Restraining it would allow the current muscles to control forward-backward motion from the top of the Albert joint while creating some degree of lateral control by pulling on the extensor and flexor muscles of either toe at the same time to shift left to right without pulling in the toes themselves, which is just enough to apply lateral control (needed to realign the lock), but not enough to apply much in terms of force, which would still depend on the momentum generated by the grashof system (which incidentally opens up the role of locally applied lateral forces for future evolutionary changes, like colddiggers shrunken cannon bone idea).
Once aligned pulling on the wing toe flexor muscles to fold up the wing would lock the mechanism back into place, leaving the Albert to function as a forward-backward hinge again.

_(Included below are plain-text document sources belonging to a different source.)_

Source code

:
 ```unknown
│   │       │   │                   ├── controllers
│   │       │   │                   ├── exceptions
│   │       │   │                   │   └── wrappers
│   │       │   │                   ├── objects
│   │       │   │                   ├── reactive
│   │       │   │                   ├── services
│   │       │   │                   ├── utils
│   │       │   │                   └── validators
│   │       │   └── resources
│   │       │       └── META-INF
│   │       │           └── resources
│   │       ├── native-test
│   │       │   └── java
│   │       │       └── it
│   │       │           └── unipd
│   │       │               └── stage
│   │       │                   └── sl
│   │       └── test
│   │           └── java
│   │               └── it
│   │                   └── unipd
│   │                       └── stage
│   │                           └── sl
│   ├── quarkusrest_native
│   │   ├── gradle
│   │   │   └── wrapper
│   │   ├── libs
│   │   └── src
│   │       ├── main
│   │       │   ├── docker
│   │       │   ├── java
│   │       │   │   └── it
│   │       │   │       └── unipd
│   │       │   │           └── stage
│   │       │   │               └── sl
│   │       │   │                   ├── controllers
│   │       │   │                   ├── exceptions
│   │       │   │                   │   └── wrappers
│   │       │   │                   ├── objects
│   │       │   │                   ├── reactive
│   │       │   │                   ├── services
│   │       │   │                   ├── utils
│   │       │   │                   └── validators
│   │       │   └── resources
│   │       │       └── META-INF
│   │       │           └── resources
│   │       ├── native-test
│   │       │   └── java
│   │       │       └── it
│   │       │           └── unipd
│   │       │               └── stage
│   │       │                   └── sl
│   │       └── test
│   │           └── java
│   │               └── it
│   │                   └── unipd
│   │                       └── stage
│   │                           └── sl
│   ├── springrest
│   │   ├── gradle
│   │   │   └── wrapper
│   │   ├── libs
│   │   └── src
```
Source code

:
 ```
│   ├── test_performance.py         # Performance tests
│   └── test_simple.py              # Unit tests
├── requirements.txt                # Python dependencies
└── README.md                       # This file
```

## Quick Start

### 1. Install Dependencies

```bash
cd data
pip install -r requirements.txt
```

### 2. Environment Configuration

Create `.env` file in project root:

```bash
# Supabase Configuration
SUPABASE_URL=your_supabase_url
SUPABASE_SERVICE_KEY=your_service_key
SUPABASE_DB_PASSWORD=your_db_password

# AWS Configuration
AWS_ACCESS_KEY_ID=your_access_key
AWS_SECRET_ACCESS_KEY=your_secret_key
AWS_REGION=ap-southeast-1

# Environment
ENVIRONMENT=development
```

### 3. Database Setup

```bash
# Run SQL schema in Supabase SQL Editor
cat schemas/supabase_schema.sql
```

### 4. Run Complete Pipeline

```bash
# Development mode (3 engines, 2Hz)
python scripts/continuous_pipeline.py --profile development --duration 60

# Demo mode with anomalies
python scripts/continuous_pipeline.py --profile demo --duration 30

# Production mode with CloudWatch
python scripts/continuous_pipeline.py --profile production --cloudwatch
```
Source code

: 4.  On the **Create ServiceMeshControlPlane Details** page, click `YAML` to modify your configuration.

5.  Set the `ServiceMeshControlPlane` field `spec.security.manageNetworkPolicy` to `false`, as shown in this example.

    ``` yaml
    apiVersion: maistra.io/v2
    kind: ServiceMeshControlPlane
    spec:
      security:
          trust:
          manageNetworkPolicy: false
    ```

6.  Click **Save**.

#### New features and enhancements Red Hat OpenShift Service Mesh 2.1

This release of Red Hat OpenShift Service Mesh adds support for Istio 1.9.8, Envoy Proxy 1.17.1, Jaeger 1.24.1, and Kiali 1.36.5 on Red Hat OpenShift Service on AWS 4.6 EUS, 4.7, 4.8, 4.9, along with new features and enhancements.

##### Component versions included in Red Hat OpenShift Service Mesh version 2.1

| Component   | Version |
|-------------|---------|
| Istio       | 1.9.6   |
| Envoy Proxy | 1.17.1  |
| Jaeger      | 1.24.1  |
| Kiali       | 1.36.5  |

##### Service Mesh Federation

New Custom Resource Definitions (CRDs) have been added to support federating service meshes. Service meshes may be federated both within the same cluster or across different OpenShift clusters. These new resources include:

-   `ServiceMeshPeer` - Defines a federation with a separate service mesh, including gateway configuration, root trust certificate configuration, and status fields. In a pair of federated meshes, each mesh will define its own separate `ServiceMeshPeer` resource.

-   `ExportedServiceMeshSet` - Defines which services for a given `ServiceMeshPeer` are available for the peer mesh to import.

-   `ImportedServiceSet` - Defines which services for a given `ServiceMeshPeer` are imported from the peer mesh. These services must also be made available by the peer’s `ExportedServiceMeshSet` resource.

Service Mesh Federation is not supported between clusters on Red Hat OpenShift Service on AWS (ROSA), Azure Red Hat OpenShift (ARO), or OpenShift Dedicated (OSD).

Hopefully the verbal explanation makes sense for now. While there are several ways to do this, this is my favorite one mechanically, and it requires the least changes. The part I am still trying to figure out is the evolutionary story behind these developments happening together:
1. An increased curve on top of the cannon bone acting as a fulcrum point
2. An extended lock from the rear of the cannon bone into the Albert joint (or vice versa).
3 A flattening of the front of the cannon bone to restrain the resulting ball into lateral motion
4. The thick knee muscle used together with lateral movement for ourbursts of speed

The 4 have to weave together as part of the songsauce's evolutionary story

(Note: Based on visuals it looks like the biats cannon bone locks into the Albert and stays in place while Albert locks into the side ridges of the shin to form the hinge. If my impression of the skeleton and muscle diagrams is incorrect the system above can be reversed on either side, though the specifics would need to be adapted).

This post has been edited by Jarlaxle: Feb 5 2023, 06:26 PM

@Jarlaxle Heads up, I've gotten requests to not have active threads in the Graveyard, so I have repurposed the Hold as a location for posts that aren't accepted for the current gen to continue to be worked on. I am relocating this thread to that subforum now.